4 Student Defined Final Project

Posts: 15
Joined: Wed Jan 11, 2017 10:42 am

Reddit Image Data Visualization

Post by merttoka » Thu Mar 23, 2017 4:48 pm

Reddit, judged by its post activity, is one of the biggest social media used today. In some content, it is commonly referred as *the internet* thanks to its wide range of subreddits and managemental structure. Subreddits are managed by internet users, rather than company employees, and the almost anything has a subreddit that brings like-minded people together. Images on Reddit have a special meaning attached to them since the burst of internet memes from websites such as 4chang and 9gag, which resulted in a post-modern internet culture idea organized around memes. In that sense, following visualization could be considered as a mere attempt at laying down a map of such a cultural phenomena.

I used the Reddit image data found on Stanford SNAP). The dataset contains a subset of images uploaded to Reddit from July 2008 to Jan 2013. Regardless of the owner and the subreddit, the same image is labeled with a unique image_id. Provided reddit_id, it is fairly easy to navigate to the image URL -- https://www.reddit.com/ + reddit_id.

The visualization is built with `Processing 3.3` and it utilizes `PeasyCam` and `ControlP5` libraries in order to function.

I decided to use the polar coordinate system and assigned `subreddit`s to `theta`, `user`s in the subreddit to the `radius`. The placement of `user` values is performed using `log scale` and starts increasing from outer circle towards the center. Then, the images belong to the `user`s in the specific `subreddit` is displayed using vertical axis and increases proportionally to the number of `image`s of the `user` in current `subreddit`.

Right clicking on one of the `subreddit`s selects the subreddit and displays selected `image` information on the drop-down list. At the same time, the user has an option to search specific words or regular-expression phrases in the textbox, which will visually result in a highlight of matched items with yellow. Clicking on any item in the dropdown list will follow `image URL` and will display comment page of `image`.

Pressing ` key (located next to 1 in most keyboards) resets selection and returns everything unfiltered view.

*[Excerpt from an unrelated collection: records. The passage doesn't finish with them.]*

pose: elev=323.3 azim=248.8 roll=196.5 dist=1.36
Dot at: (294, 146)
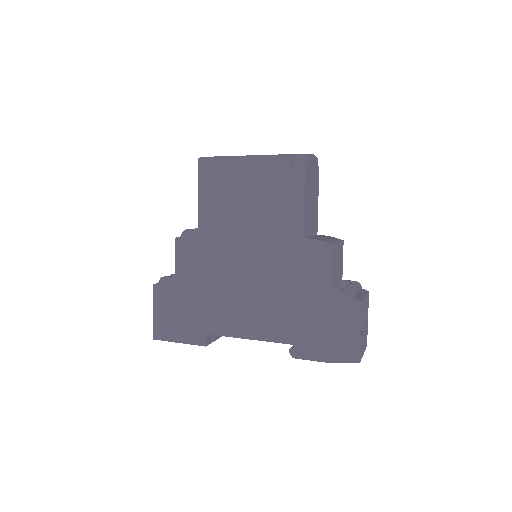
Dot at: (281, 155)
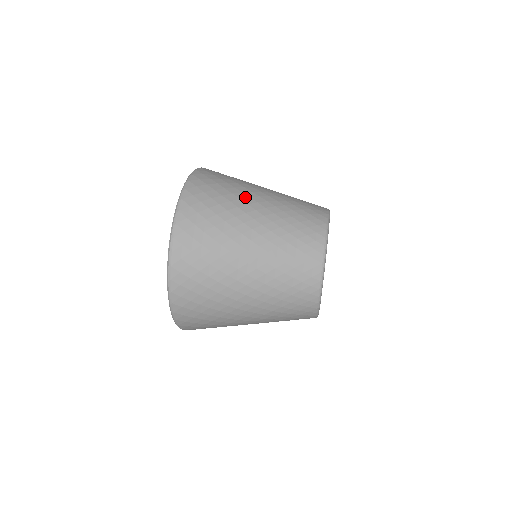
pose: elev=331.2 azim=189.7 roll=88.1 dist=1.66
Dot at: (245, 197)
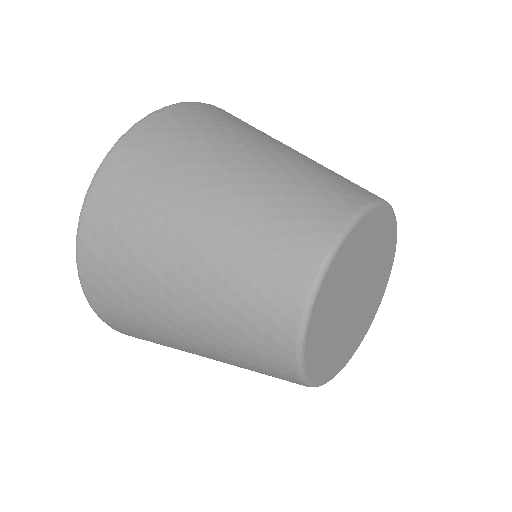
Dot at: (168, 227)
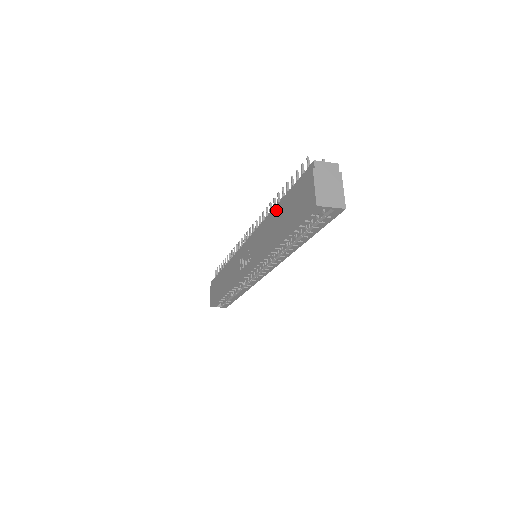
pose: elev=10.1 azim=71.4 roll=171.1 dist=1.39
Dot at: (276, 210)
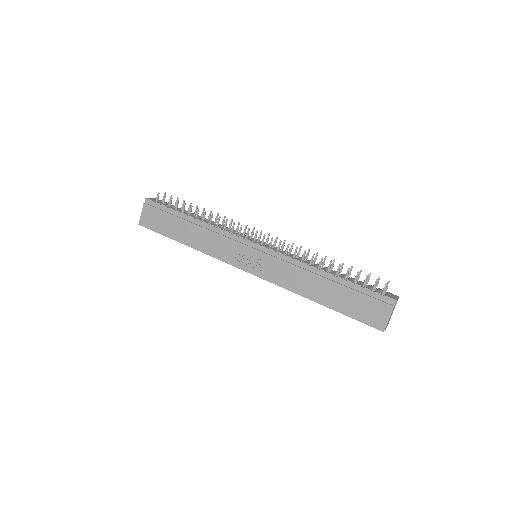
Dot at: (328, 279)
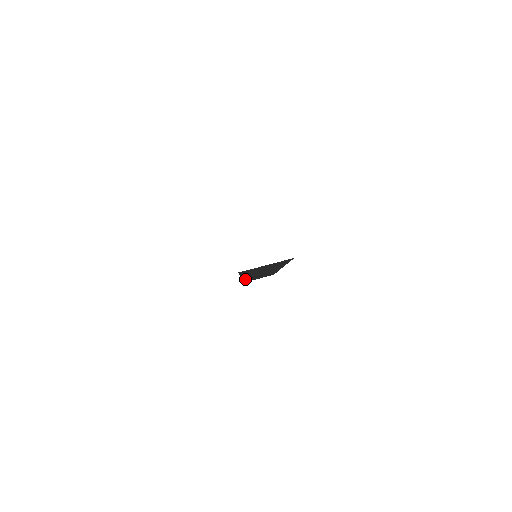
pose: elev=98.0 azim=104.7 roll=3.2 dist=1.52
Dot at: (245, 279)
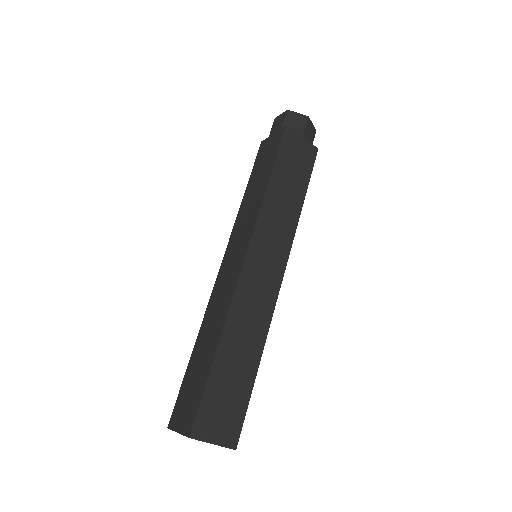
Dot at: occluded
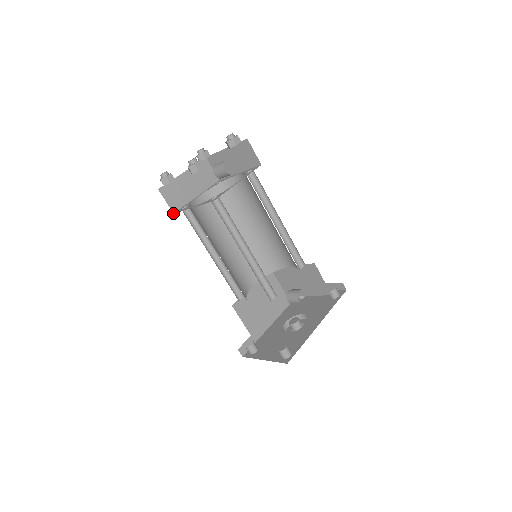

After finalizing the visualization, I have realized that a couple of `subreddit`s are dominating in terms of the popularity of `image`s in this dataset. The dominating `subreddit`s are mostly `internet meme` hosts, such as `funny`, `pics`, `WTF` and `gifs`, which might result in an expected amount of `image`s inside. However, another possibility of this domination could also easily be the sampling methodologies of the source of the dataset.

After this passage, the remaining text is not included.